WITH THE PLETHORA of wireless standards being applied to today's handheld devices, the antennas integrated in those products must often operate in 10 or more frequency bands. For the antenna designer, this translates into the challenge of having to cover a single very wide frequency band or multiple frequency bands while maintaining small size and high efficiency. A novel solution may be to use antennas that have a reconfigurable operating frequency with frequency-invariant radiation characteristics. A method for electrically tuning the frequency of a planar inverted-F antenna (PIFA) has been presented by Mikko Komulainen and Heli Jantunen from the Microelectronics and Materials Physics Laboratories and the Electronics Materials, Packaging, and Reliability Techniques (EMPART) Research Group at the University of Oulu, Finland together with Markus Berg and Erkki T. Salonen from that university's Telecommunication Laboratory. They were joined in this work by Charles Free from the Advanced Technology Institute at the University of Surrey, UK.
These individuals integrated a tuning circuit into the antenna element, thereby leaving it free of direct-current (DC) wires. The tuning circuit comprised an RF switch and discrete passive components. It was integrated using reactive passive components, which form separate paths for the RF signal and DC control voltage. The DC voltage is carried to the switch simultaneously with the RF signal. To demonstrate the proposed tuning method, the researchers used a dual-band PIFA that can operate in four frequency bands. The antenna's rectangular patch is slit to form two separate paths for resonating currents, thus enabling dual-band operation. The antenna covers the GSM 850, GSM 900, GSM 1800, PCS 1900, and UMTS frequency ranges with more than 40-percent total efficiency.

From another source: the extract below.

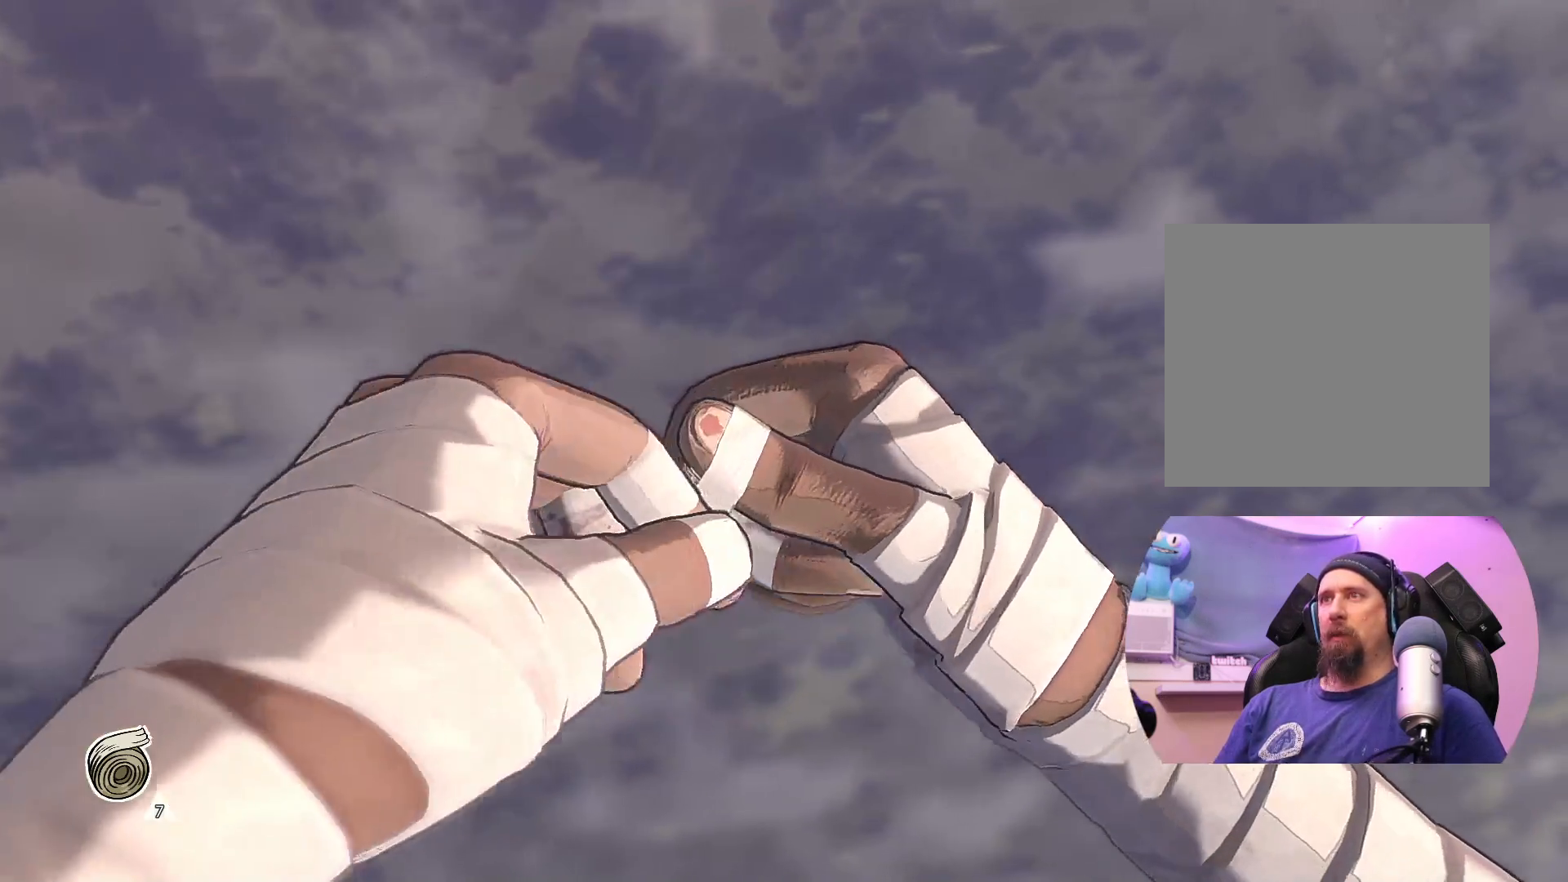
{"buttons": ["A"], "left_stick": "right", "right_stick": "center", "events": [[67, "left_stick", "down-right"], [117, "left_stick", "down-left"], [267, "left_stick", "up-left"], [317, "left_stick", "up"], [467, "left_stick", "right"]]}
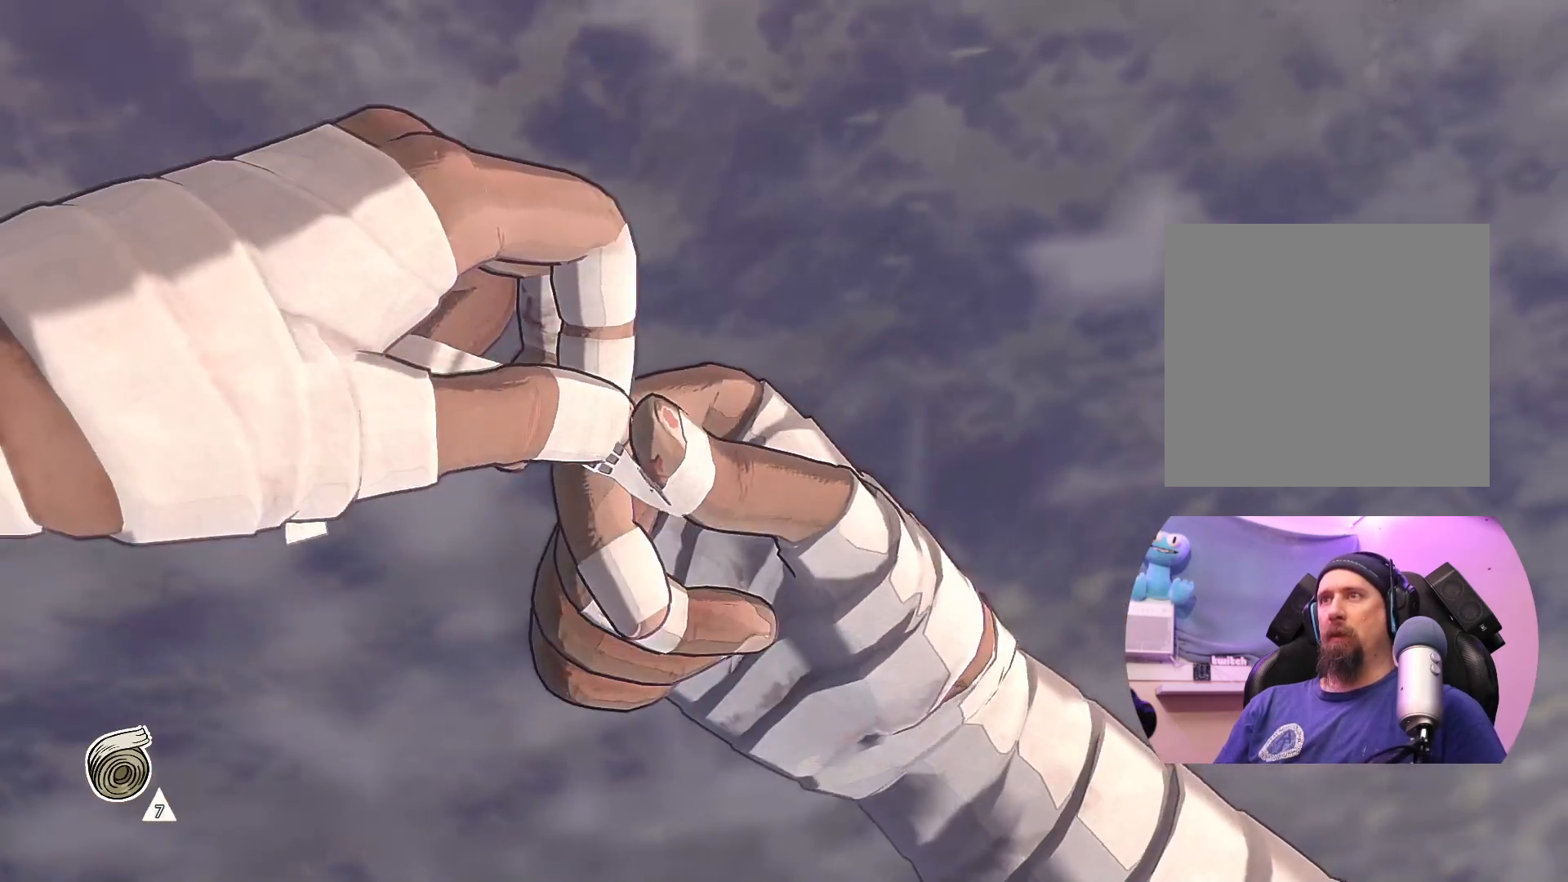
{"buttons": ["A"], "left_stick": "up-right", "right_stick": "center", "events": [[117, "left_stick", "down"], [200, "left_stick", "left"], [383, "left_stick", "up"], [450, "left_stick", "up-right"]]}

Obviously, this kind of antenna will not simultaneously cover all of the frequency bands. Yet it may provide several dynamically selectable narrow frequency bands. Within those bands, it can exhibit higher efficiency than conventional antenna solutions. This approach can be used to downsize antennas while maintaining the operating bandwidth or to raise an antenna's bandwidth without increasing its physical size. Such tuning methods also can compensate for proximity effects. The frequency-tuning concept can be extended to more complex PIFA structures and other types of antennas. See "A Frequency Tuning Method for a Planar Inverted-F Antenna," IEEE Transactions on Antennas and Propagation, April 2008, p. 944.